- Eli Lilly is making a bet on radiopharmaceutical drugs for cancer, announcing Tuesday a deal to buy Point Biopharma and its pipeline of experimental therapies for approximately $1.4 billion.
- Per acquisition terms, Lilly will pay $12.50 per Point share, a premium of about 87% to what the biotechnology company’s stock closed at Monday. The companies expect their deal to close “near the end” of this year.
- Based in Lilly’s home base of Indianapolis, Point specializes in radiopharmaceuticals, which pair a radioisotope with a targeting compound that delivers radiation directly into tumor cells. Recent improvements in manufacturing and supplying the complex treatments have boosted investment in the field, drawing interest from large pharma companies like Lilly as well as new drug startups.
The Point deal appears to be part of a broader plan by Lilly to build a presence in radiopharma drug development.
Jacob Van Naarden, who runs Lilly’s oncology unit, described the acquisition as the “beginning” of his company’s investment in developing “multiple meaningful radioligand medicines for hard-to-treat cancers.”
“Over the past few years, we have seen how well-designed radiopharmaceuticals can demonstrate meaningful results for patients with cancer and rapidly integrate into standards of care, yet the field remains in the early days of the impact it may ultimately deliver,” he said in Lilly’s Oct. 3 statement.
Acquiring Point will give Lilly three clinical-stage drugs, two of which are potential competitors to approved radiopharma therapies sold by Novartis. Results from a Phase 3 trial of the first, a treatment for metastatic castration-resistant prostate cancer, is expected this quarter. The drug is similar in construction to Novartis’ Pluvicto, and analysts are expecting the data to show a roughly comparable benefit.

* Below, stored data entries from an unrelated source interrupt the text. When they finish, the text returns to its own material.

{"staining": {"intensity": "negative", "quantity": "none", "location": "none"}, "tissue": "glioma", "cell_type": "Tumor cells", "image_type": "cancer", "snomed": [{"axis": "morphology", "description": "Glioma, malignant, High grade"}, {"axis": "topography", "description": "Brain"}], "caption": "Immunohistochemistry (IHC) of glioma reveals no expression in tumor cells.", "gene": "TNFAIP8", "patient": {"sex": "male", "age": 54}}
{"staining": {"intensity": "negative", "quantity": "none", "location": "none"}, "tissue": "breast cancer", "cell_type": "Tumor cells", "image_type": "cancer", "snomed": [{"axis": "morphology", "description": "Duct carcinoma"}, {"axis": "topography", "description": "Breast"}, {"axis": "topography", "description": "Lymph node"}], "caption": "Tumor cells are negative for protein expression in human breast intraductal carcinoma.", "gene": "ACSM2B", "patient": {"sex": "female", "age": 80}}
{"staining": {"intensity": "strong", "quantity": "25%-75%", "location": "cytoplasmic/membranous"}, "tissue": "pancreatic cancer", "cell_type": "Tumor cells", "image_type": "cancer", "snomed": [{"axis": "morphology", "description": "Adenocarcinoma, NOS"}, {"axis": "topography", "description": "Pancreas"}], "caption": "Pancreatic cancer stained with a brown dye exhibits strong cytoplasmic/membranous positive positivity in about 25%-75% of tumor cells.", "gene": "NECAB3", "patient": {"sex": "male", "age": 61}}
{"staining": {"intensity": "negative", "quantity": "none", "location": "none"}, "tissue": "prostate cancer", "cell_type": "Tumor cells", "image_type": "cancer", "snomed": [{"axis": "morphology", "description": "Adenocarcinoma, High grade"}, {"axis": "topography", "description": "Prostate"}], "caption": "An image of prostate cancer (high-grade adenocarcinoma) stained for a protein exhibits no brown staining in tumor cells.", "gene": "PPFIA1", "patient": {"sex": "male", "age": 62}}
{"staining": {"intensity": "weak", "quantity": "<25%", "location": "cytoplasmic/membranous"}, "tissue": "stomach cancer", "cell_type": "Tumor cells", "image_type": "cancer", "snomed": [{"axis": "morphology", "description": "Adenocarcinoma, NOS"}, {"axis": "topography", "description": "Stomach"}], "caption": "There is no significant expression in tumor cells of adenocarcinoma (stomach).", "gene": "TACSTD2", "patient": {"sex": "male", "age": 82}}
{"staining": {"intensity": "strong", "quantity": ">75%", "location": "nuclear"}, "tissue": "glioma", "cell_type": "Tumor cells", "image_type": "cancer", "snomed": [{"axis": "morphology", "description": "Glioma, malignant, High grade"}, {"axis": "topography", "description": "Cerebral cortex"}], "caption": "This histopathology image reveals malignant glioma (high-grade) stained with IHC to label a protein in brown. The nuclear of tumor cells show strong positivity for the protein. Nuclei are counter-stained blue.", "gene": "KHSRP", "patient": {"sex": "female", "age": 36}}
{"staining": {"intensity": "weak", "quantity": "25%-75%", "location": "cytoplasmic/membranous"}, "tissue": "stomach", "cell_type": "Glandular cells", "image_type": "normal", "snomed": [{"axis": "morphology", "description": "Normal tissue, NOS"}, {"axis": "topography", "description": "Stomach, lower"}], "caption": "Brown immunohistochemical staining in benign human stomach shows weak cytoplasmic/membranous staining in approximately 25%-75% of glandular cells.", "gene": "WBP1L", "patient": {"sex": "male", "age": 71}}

Point has licensed rights to those two therapies to Lantheus Holdings, however. Evercore ISI analyst Umer Raffat therefore sees Lilly’s interest in Point as tied to the biotech’s earlier-stage drugs, which are aimed at newer therapeutic targets and use a different radioisotope, actinium, to kill cancer cells.
“Recent interest in radiopharma has coalesced around ‘alpha emitters,’ especially actinium,” he wrote in a note to clients. He added that the isotope is potentially safer to administer and more potent than previously used isotopes.
Yet radiopharma drugs are complex to produce and supply, requiring specialized partners and just-in-time delivery to treatment centers. These challenges held back the field’s expansion until recently, as private sector isotope suppliers have emerged and companies have gotten better at constructing the therapies.
Buying Point gives Lilly an 180,000-square-foot factory in Indianapolis, as well as an research and development center in Toronto.
Novartis’ commercial success with Pluvicto and its other approved radiopharma drug Lutathera has been another important proof point. Sales of the two drugs are now annualizing at about $1.6 billion combined, showing a path to investment returns.
Along with Novartis, Bayer, AstraZeneca, Merck & Co. and Roche have also made investments in radiopharma drug development, mostly via biotech partnerships. (Bloomberg reported Tuesday that Novartis is weighing selling some diagnostic imaging assets currently housed in its radiopharma unit.)
“Overall, we see the deal as a positive for [Point] specifically and the radiopharmaceutical space as a whole,” wrote Faisal Khurshid, an analyst at Leerink Partners, in a client note Tuesday.
For Lilly, the acquisition adds to a string of small-scale dealmaking. The company, which has soared to a $500 billion market capitalization on the promise of its obesity and Alzheimer’s drugs, has bought private companies Versanis and Emergence this year, as well as the publicly traded Sigilon Therapeutics and Dice Therapeutics.